Impurity segregation in graphene nanoribbons

TL;DR

This paper models impurity segregation in graphene nanoribbons, showing how impurity distribution can be controlled by external electric fields, potentially tuning their magnetic and transport properties.

Contribution

A simple energy model for impurity positioning in GNRs validated by ab initio calculations, highlighting external electric fields as a control mechanism.

Findings

Impurities tend to segregate near edges due to energetic favorability.

External electric fields can influence impurity distribution across the ribbon.

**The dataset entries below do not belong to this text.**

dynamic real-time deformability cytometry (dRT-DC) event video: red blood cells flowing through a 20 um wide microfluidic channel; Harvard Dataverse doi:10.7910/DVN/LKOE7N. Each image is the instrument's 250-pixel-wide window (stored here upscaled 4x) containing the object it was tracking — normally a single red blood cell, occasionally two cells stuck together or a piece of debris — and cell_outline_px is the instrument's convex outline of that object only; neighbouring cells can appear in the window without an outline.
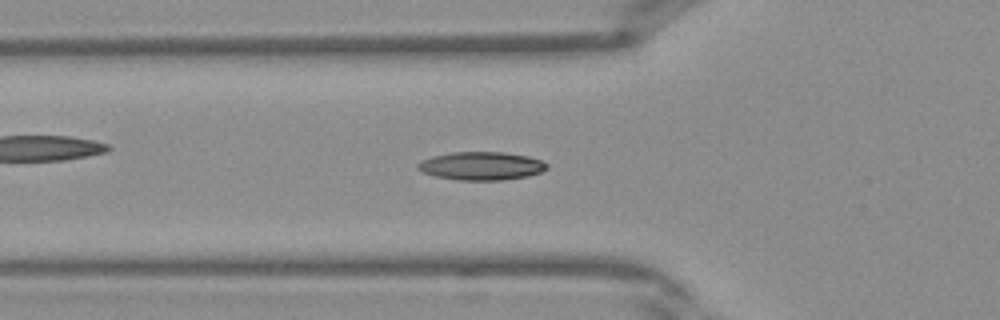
{"species": "Egyptian fruit bat (a non-hibernating species)", "species_latin": "Rousettus aegyptiacus", "temperature_condition": "warm", "stored_images_in_passage": 40, "camera_frame_rate_fps": 3000, "um_per_image_px": 0.085, "frame": {"image": 1, "passage_image": 13, "time_ms": 4.0, "image_size_px": [1000, 320], "cell_outline_px": [[548, 168], [540, 172], [528, 176], [504, 180], [456, 180], [436, 176], [424, 172], [416, 168], [416, 164], [432, 156], [452, 152], [500, 152], [528, 156], [540, 160], [548, 164]], "centroid_in_image_um": [40.92, 14.11], "position_along_channel_um": 84.9, "area_um2": 21.15}}
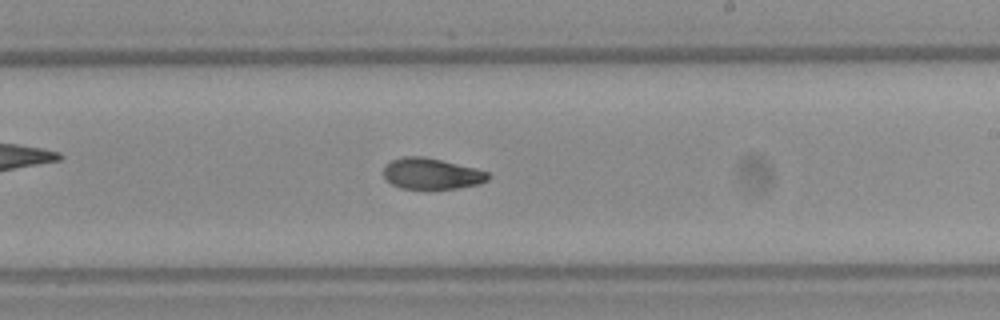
{"frame": {"image": 2, "passage_image": 23, "time_ms": 7.333, "image_size_px": [1000, 320], "cell_outline_px": [[492, 176], [488, 180], [480, 184], [456, 188], [400, 188], [392, 184], [384, 176], [384, 168], [392, 160], [404, 156], [420, 156], [440, 160], [476, 168], [488, 172]], "centroid_in_image_um": [36.72, 14.76], "position_along_channel_um": 252.3, "area_um2": 18.67}}
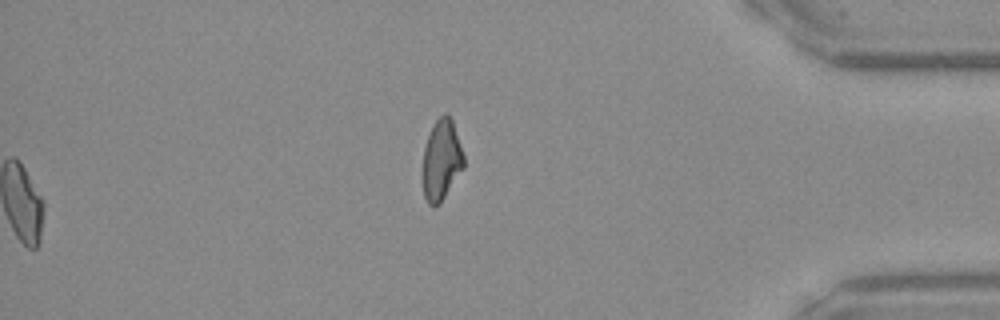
{"frame": {"image": 3, "passage_image": 40, "time_ms": 13.0, "image_size_px": [1000, 320], "cell_outline_px": [[464, 168], [440, 204], [428, 204], [424, 196], [424, 148], [428, 136], [436, 120], [444, 112], [448, 112], [452, 120], [464, 156]], "centroid_in_image_um": [37.55, 13.59], "position_along_channel_um": 397.6, "area_um2": 18.96}}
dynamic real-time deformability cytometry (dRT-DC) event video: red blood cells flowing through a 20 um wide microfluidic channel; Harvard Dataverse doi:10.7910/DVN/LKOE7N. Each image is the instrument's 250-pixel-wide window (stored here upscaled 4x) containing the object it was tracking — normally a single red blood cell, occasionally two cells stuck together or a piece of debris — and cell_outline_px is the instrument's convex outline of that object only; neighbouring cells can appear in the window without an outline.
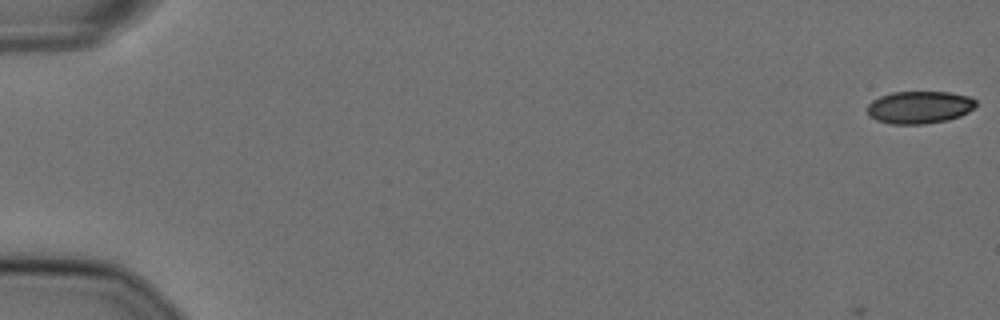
{"species": "Egyptian fruit bat (a non-hibernating species)", "species_latin": "Rousettus aegyptiacus", "temperature_condition": "cold", "stored_images_in_passage": 19, "camera_frame_rate_fps": 3000, "um_per_image_px": 0.085, "animal": {"sex": "female"}, "frame": {"image": 1, "passage_image": 1, "time_ms": 0.0, "image_size_px": [1000, 320], "cell_outline_px": [[976, 104], [968, 112], [960, 116], [948, 120], [924, 124], [888, 124], [876, 120], [868, 116], [868, 104], [872, 100], [880, 96], [892, 92], [948, 92], [968, 96], [976, 100]], "centroid_in_image_um": [78.12, 9.12], "position_along_channel_um": 6.9, "area_um2": 20.63}}
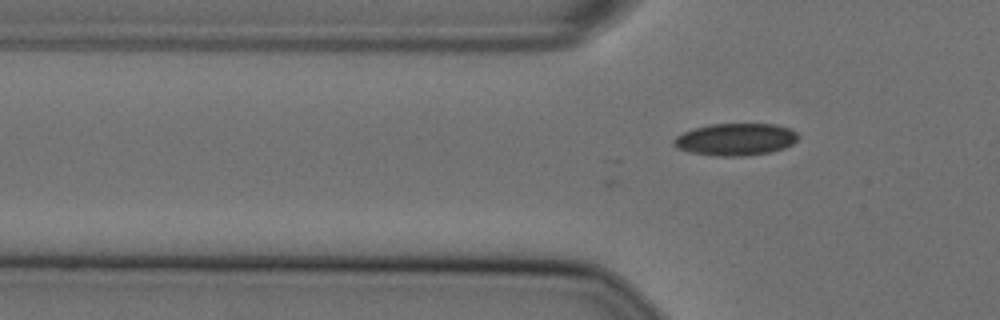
{"frame": {"image": 2, "passage_image": 19, "time_ms": 6.0, "image_size_px": [1000, 320], "cell_outline_px": [[800, 136], [792, 144], [784, 148], [768, 152], [744, 156], [716, 156], [688, 152], [676, 148], [672, 144], [672, 140], [676, 136], [684, 132], [708, 124], [776, 124], [792, 128]], "centroid_in_image_um": [62.52, 11.84], "position_along_channel_um": 63.3, "area_um2": 23.47}}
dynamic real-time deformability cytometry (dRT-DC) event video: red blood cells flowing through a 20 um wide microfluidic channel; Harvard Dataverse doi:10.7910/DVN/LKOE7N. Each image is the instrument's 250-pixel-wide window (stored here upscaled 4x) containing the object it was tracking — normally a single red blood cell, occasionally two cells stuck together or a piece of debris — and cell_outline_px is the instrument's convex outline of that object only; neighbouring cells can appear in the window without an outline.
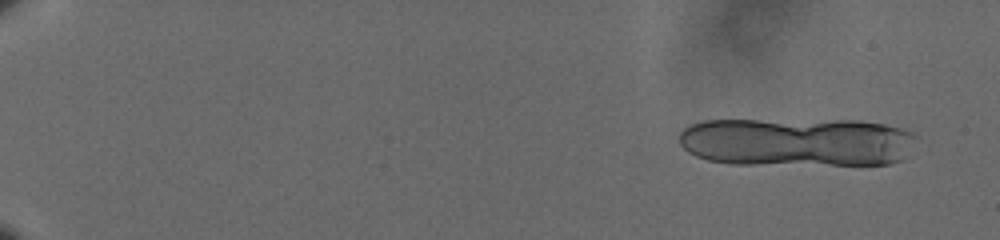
{"species": "human", "species_latin": "Homo sapiens", "temperature_condition": "cold", "stored_images_in_passage": 16, "camera_frame_rate_fps": 3000, "um_per_image_px": 0.085, "donor": {"sex": "male"}, "frame": {"image": 1, "passage_image": 4, "time_ms": 1.0, "image_size_px": [1000, 240], "cell_outline_px": [[916, 136], [904, 160], [888, 164], [732, 164], [708, 160], [696, 156], [688, 152], [680, 144], [680, 132], [684, 128], [700, 120], [860, 120], [884, 124], [900, 128], [912, 132]], "centroid_in_image_um": [67.72, 12.06], "position_along_channel_um": 17.3, "area_um2": 67.97}}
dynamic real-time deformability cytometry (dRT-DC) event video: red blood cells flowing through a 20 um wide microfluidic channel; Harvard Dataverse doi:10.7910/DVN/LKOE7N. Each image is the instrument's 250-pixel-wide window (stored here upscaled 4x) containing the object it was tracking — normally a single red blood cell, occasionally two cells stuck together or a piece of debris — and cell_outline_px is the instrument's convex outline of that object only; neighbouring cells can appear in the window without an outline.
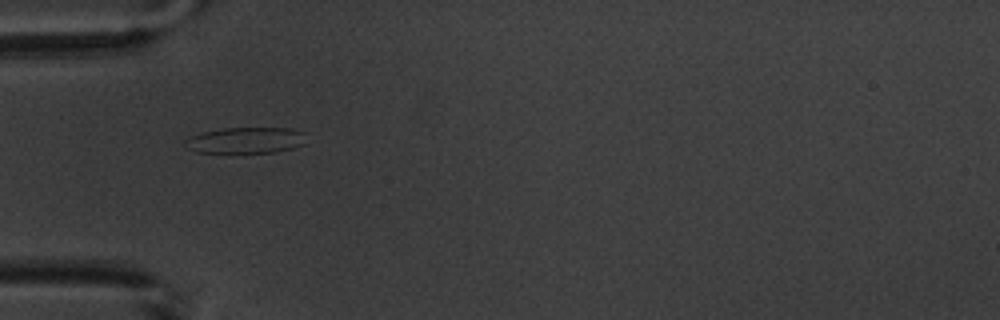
{"species": "common noctule bat (a hibernating species)", "species_latin": "Nyctalus noctula", "temperature_condition": "warm", "stored_images_in_passage": 6, "camera_frame_rate_fps": 3000, "um_per_image_px": 0.085, "animal": {"sex": "male", "body_mass_g": 20.1, "forearm_length_mm": 53.5}, "frame": {"image": 1, "passage_image": 5, "time_ms": 4.667, "image_size_px": [1000, 320], "cell_outline_px": [[304, 144], [292, 148], [276, 152], [196, 152], [184, 148], [184, 140], [200, 132], [224, 128], [292, 128], [304, 132]], "centroid_in_image_um": [20.85, 11.92], "position_along_channel_um": 64.2, "area_um2": 18.44}}
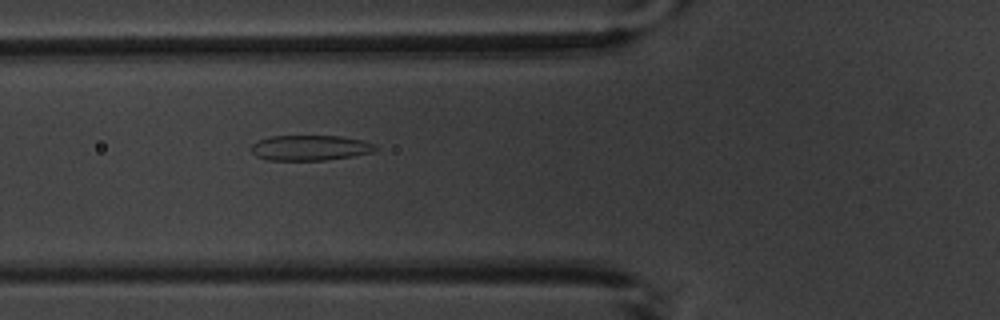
{"frame": {"image": 2, "passage_image": 6, "time_ms": 5.667, "image_size_px": [1000, 320], "cell_outline_px": [[380, 148], [372, 152], [352, 156], [324, 160], [268, 160], [256, 156], [252, 152], [252, 144], [260, 140], [272, 136], [340, 136], [360, 140], [376, 144]], "centroid_in_image_um": [26.39, 12.56], "position_along_channel_um": 99.4, "area_um2": 18.21}}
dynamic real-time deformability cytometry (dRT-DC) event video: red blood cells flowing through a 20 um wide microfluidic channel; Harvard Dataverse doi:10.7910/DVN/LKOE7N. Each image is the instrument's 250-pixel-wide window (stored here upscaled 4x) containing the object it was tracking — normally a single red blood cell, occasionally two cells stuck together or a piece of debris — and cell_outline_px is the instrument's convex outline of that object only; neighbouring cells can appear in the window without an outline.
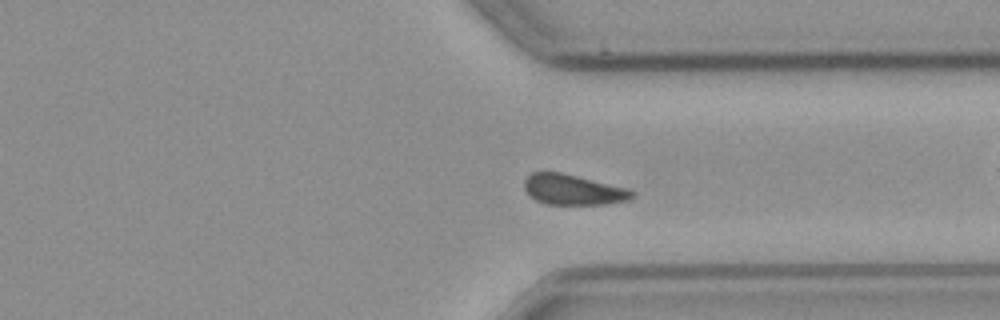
{"species": "common noctule bat (a hibernating species)", "species_latin": "Nyctalus noctula", "temperature_condition": "cold", "stored_images_in_passage": 52, "camera_frame_rate_fps": 3000, "um_per_image_px": 0.085, "animal": {"sex": "male", "body_mass_g": 23.1, "forearm_length_mm": 52.7}, "frame": {"image": 1, "passage_image": 37, "time_ms": 12.0, "image_size_px": [1000, 320], "cell_outline_px": [[636, 192], [628, 200], [604, 204], [544, 204], [536, 200], [524, 188], [524, 180], [532, 172], [560, 172], [628, 188]], "centroid_in_image_um": [48.71, 16.12], "position_along_channel_um": 362.7, "area_um2": 18.9}, "authors_computed_cell_mechanics": {"area_um2": 19.7387, "velocity_mm_per_s": 3.6579, "shape_relaxation_time_tau1_ms": 5.0798, "shape_relaxation_time_tau2_ms": null, "deformation_change_tau1": 0.098, "deformation_change_tau2": null}}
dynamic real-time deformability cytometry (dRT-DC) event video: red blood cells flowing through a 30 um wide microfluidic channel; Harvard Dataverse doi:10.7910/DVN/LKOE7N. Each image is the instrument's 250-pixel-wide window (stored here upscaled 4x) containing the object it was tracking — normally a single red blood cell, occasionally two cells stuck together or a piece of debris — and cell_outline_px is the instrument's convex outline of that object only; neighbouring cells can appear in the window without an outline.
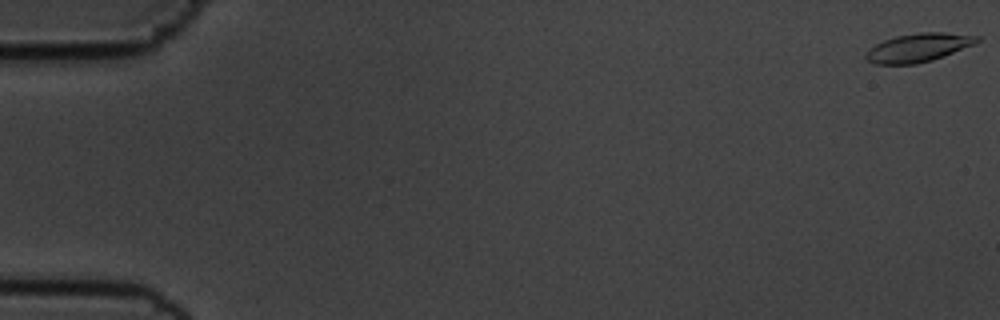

Control over impurity placement may enable tuning of GNR properties.

Abstract

The electronic properties of low-dimensional materials can be engineered by doping, but in the case of graphene nanoribbons (GNR) the proximity of two symmetry-breaking edges introduces an additional dependence on the location of an impurity across the width of the ribbon. This introduces energetically favorable locations for impurities, leading to a degree of spatial segregation in the impurity concentration. We develop a simple model to calculate the change in energy of a GNR system with an arbitrary impurity as that impurity is moved across the ribbon and validate its findings by comparison with ab initio calculations. Although our results agree with previous works predicting the dominance of edge disorder in GNR, we argue that the distribution of adsorbed impurities across a ribbon may be controllable by external factors, namely an applied electric field. We propose that this control over impurity segregation may allow manipulation and fine-tuning of the magnetic and transport properties of GNRs.